>> Start Supplied passage
Re: [Computer-go] Value network that doesn't want to learn.

2017-06-23 Thread Brian Sheppard via Computer-go
>... my value network was trained to tell me the game is balanced at the 
>beginning...

:-)

The best training policy is to select positions that correct errors.

I used the policies below to train a backgammon NN. Together, they reduced the 
expected loss of the network by 50% (cut the error rate in half):

- Select training positions from the program's own games.
- Can be self-play or versus an opponent.
- Best is to have a broad panel of opponents.
- Beneficial to bootstrap with pro games, but then add ONLY training 
examples from program's own games.
- Train only the moves made by the winner of the game
- Very important for deterministic games!
- Note that the winner can be either your program or the opponent.
- If your program wins then training reinforces good behavior; if 
opponent wins then training corrects bad behavior.
>> End Supplied passage
### Set exercise:
Reproduce the forum post on training a value network in full, word for word.
>> Start Material provided
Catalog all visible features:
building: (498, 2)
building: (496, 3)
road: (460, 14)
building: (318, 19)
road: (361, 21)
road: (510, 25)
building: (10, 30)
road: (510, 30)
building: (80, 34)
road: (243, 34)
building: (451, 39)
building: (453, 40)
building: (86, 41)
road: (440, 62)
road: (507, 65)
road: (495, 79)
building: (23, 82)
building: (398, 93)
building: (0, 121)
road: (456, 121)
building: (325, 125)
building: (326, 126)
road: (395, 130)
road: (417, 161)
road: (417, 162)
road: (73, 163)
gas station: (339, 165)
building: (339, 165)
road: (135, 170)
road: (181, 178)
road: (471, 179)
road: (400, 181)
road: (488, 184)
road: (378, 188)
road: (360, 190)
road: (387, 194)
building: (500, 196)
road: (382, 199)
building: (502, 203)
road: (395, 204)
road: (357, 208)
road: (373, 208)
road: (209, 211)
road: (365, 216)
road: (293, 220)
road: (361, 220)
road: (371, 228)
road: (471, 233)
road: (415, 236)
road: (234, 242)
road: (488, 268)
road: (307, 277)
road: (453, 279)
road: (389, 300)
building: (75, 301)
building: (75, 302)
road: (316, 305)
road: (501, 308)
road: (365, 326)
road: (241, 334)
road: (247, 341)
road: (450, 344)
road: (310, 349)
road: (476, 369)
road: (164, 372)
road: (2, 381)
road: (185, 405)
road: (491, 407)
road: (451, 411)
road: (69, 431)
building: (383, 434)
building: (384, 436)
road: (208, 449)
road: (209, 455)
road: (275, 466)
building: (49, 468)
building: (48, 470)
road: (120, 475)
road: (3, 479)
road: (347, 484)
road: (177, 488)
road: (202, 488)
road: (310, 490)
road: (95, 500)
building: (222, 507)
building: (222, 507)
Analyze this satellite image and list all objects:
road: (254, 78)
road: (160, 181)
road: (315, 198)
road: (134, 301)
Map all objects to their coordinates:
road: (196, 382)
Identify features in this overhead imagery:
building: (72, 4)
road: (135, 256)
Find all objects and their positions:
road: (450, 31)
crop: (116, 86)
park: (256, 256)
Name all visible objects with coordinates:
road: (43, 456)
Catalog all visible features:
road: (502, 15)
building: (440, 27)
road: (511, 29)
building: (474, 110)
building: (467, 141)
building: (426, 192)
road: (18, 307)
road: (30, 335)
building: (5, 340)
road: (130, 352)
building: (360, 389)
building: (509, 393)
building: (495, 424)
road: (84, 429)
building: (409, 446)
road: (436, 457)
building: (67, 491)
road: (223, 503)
>> End Material provided
### Response:
Re: [Computer-go] Value network that doesn't want to learn.

2017-06-23 Thread Brian Sheppard via Computer-go
>... my value network was trained to tell me the game is balanced at the 
>beginning...

:-)

The best training policy is to select positions that correct errors.

I used the policies below to train a backgammon NN. Together, they reduced the 
expected loss of the network by 50% (cut the error rate in half):

- Select training positions from the program's own games.
- Can be self-play or versus an opponent.
- Best is to have a broad panel of opponents.
- Beneficial to bootstrap with pro games, but then add ONLY training 
examples from program's own games.
- Train only the moves made by the winner of the game
- Very important for deterministic games!
- Note that the winner can be either your program or the opponent.
- If your program wins then training reinforces good behavior; if 
opponent wins then training corrects bad behavior.